The average English-speaking adult knows about 20,000 words, but there are 100,000 words in the official Scrabble word list. “The average player here at the club knows about 30,000 words,’ says Sherman. “An experienced tournament player knows 40,000 to 50,000. I know about 80,000.”
The trick is not only knowing the words, but recognizing them when they show up as a random jumble of letters on your rack, and then seeing how to play them on the board in a way that maximizes your score.
Most of the players at the club are women, many professionally accomplished—Debbie Stegman is a vice president at Warner Bros., Diane Firstman a director in the mayor’s criminal justice office, Heidi Kujac a real-estate broker and fashion photographer. But the top-rated players, not just here but worldwide, are nearly all men.
“Most women aren’t willing to put in what it takes to be an expert- class player because we’re well-rounded,” says Stegman.
“Women tend not to be so single-minded about anything,” adds Firstman.
Sherman, who is also director of the Manhattan club, may be the only player alive who calls himself a “professional Scrabble player,” though he adds, “I can’t say I make a living at it.” Scrawny and semidilapidated, he generally sleeps from 10 a.m. to 6 p.m. and spends his waking hours playing games either on the Internet or against a CD-ROM program. His accomplishment at Scrabble, he once told Fatsis, “validates existence.”
Scrabble tournaments pay cash prizes, but nothing like the big bucks that chess masters, or even top backgammon players, pull down. In 1997, when he won the world championship, Sherman made $27,000, the most he’s ever earned in a year.
A few of the players have problems with the way Fatsis describes some of their physical eccentricities in “Word Freak.” (“What can I say?” the author shrugs. “It’s a funny-looking subculture.”) But on the whole, they all like the book immensely. As one club member, David Ross, puts it, “I never read a book where I know most of the characters in it.”
They also agree that Fatsis is a very good player, though some quibble. “I see gaping holes, but that’s me,” says Felt. “The last time I played against Stefan, he played a phony three-letter word.” He shakes his head. “Experts know all the three-letter words. I mean, that’s basic.”

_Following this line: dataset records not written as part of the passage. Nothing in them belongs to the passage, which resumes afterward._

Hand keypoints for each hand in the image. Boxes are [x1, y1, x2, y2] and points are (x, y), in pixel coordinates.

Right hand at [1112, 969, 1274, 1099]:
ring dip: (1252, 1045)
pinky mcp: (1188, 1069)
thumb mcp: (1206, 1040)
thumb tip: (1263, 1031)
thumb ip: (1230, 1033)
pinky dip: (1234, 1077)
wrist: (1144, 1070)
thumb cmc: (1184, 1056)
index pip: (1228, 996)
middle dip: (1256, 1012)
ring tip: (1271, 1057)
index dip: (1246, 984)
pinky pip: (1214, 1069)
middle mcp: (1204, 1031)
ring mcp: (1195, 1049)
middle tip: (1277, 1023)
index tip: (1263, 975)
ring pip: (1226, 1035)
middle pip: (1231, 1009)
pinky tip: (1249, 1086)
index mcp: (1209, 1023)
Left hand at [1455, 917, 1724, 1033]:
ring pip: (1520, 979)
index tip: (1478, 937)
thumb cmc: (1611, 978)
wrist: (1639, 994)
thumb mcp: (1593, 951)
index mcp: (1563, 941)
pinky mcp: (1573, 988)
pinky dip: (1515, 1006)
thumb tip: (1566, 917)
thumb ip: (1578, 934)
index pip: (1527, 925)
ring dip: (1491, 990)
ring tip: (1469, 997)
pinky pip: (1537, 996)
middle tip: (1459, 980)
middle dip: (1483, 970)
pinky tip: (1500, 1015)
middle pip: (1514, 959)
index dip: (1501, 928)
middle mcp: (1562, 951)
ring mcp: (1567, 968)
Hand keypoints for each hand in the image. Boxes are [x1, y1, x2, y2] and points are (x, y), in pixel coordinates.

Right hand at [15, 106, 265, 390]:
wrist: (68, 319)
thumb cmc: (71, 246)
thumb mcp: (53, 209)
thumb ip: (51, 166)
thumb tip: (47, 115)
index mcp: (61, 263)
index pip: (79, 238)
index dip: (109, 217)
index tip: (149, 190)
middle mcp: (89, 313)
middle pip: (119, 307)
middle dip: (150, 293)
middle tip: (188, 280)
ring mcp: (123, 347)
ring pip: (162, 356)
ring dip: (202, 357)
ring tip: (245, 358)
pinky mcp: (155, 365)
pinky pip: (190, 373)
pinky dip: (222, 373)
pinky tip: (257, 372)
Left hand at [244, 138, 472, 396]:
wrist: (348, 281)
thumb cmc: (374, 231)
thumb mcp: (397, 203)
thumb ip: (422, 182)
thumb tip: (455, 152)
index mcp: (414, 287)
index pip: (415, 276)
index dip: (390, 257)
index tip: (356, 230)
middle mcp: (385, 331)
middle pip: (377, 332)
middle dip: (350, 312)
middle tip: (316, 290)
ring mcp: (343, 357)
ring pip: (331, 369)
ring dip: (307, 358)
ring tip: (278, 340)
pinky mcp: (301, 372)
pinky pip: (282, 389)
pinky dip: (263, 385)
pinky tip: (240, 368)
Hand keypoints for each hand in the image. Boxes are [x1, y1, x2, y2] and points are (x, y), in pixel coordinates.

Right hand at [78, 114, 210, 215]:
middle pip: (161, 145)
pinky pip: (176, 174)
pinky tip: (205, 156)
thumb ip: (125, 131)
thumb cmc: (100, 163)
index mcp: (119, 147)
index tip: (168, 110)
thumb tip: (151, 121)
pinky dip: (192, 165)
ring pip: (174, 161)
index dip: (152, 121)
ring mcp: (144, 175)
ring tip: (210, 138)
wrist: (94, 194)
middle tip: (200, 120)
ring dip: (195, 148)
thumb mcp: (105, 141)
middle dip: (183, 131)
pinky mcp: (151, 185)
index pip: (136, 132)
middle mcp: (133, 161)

Fatsis doesn’t dispute the charge. “There’s always more to learn, and there’s a sense of satisfaction when you do learn,” he says. “I’d love to quit and study words for another couple of years. Study words and play Scrabble all day? Sounds good to me. But I need balance, professionally and personally, which is hard to manage at the upper level of the game.
“I do want to be serious at this, though,” he adds. “People do this because they’re intrigued. There’s this mountain of words to conquer and this ever-changing geometric riddle. Once all this stuff about the book goes away, I’ll still put in five or six hours a week on this game. Wherever I go, I’ll play.”